Departments of Immunology and Gastroenterology,
The Sydney Children's Hospital
Randwick NSW 2031
Gastro-Oesophageal Reflux and Chronic Fatigue in Children and Adolescents
Chronic fatigue syndrome (CFS) (post-viral or post-infective fatigue syndrome or myalgic encephalomyelitis) is common in adults and occurs in older children and adolescents. Abdominal pain is reported to be a common feature. Despite intensive research the aetiology remains unknown.

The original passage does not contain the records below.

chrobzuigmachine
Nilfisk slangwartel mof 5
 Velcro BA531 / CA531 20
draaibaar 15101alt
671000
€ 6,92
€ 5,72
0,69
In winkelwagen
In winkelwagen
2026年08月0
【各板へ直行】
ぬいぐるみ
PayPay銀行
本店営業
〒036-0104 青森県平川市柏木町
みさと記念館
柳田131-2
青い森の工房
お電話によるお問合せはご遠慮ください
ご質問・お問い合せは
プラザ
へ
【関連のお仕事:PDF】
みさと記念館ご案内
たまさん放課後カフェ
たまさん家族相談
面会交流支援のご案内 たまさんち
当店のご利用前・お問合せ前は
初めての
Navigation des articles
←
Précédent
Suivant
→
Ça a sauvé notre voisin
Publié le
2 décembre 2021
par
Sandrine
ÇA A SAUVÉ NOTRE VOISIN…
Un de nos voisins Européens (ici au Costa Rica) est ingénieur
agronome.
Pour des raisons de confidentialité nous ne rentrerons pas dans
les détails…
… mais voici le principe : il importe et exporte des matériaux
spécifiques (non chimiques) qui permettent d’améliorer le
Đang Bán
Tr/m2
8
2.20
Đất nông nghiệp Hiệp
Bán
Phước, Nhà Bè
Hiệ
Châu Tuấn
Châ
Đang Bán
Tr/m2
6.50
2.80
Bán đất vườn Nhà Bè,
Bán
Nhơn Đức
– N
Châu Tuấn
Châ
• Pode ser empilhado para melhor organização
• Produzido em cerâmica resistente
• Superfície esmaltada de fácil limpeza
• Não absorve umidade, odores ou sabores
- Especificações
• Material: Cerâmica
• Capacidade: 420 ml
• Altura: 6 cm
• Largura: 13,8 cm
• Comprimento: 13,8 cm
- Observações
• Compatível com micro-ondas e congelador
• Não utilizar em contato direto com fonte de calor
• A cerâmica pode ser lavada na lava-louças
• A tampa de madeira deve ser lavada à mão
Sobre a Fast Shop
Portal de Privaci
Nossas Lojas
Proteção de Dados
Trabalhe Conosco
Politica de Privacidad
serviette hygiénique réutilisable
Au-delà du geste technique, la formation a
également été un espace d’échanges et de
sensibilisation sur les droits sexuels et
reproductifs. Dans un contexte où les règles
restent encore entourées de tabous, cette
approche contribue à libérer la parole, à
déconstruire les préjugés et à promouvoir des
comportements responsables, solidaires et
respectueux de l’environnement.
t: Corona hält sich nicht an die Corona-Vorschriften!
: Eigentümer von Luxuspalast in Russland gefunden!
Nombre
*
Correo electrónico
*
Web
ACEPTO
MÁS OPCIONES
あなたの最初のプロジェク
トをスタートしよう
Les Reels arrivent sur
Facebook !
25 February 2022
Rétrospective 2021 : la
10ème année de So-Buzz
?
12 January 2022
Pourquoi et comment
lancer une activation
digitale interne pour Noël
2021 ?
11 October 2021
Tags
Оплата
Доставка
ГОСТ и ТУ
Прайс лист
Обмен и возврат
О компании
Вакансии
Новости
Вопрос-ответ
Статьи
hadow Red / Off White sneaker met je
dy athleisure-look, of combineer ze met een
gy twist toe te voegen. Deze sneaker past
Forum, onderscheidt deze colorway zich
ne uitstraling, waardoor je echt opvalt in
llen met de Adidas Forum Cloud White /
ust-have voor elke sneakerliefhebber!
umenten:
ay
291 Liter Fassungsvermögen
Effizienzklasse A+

Over 36 months we saw in total 19 children and adolescents with symptoms of CFS or idiopathic chronic fatigue. Ages at presentation ranged from 7 to 16.75 years. The male to female ratio was 8:11. The duration of the symptoms at diagnosis varied from 3 months to 4 years. 15 of the 19 patients (79%) had upper gastro-intestinal symptoms. Three of these 15 patients declined further investigations and/or were lost to follow-up. Gastro-oesophageal reflux was found in all of the remaining 12; pH probe demonstrated significant reflux over 24 hours in each.
Endoscopy of the upper gastro-intestinal tract was performed in 7 and showed evidence of reflux oesophagitis in 6. In addition lactase deficiency was diagnosed in one of these patients. We treated these children with standard reflux treatment and low lactase diet for the lactase deficient child. Among the 11 with an adequate period of follow-up symptoms of chronic fatigue resolved with improvement of the reflux in 7 children (64%) and remained unchanged in four (36%).
Gastro-oesophageal reflux may cause symptoms of chronic fatigue in children and adolescents and should be considered in the differential diagnosis of chronic fatigue syndrome. Night time reflux may interfere with a normal sleep pattern, causing symptoms of chronic fatigue. Alternatively, the disease process responsible for chronic fatigue may also interfere with the function of the lower oesophageal sphincter. Since abdominal pain is a recognised feature of CFS, the associated gastrointestinal disease in our patients would have been unrecognised in most cases without definitive investigations. Treatment of reflux (and lactase deficiency) was associated with resolution of chronic fatigue symptoms in more than half of the investigated children and adolescents. A controlled, prospective study appears to be warranted.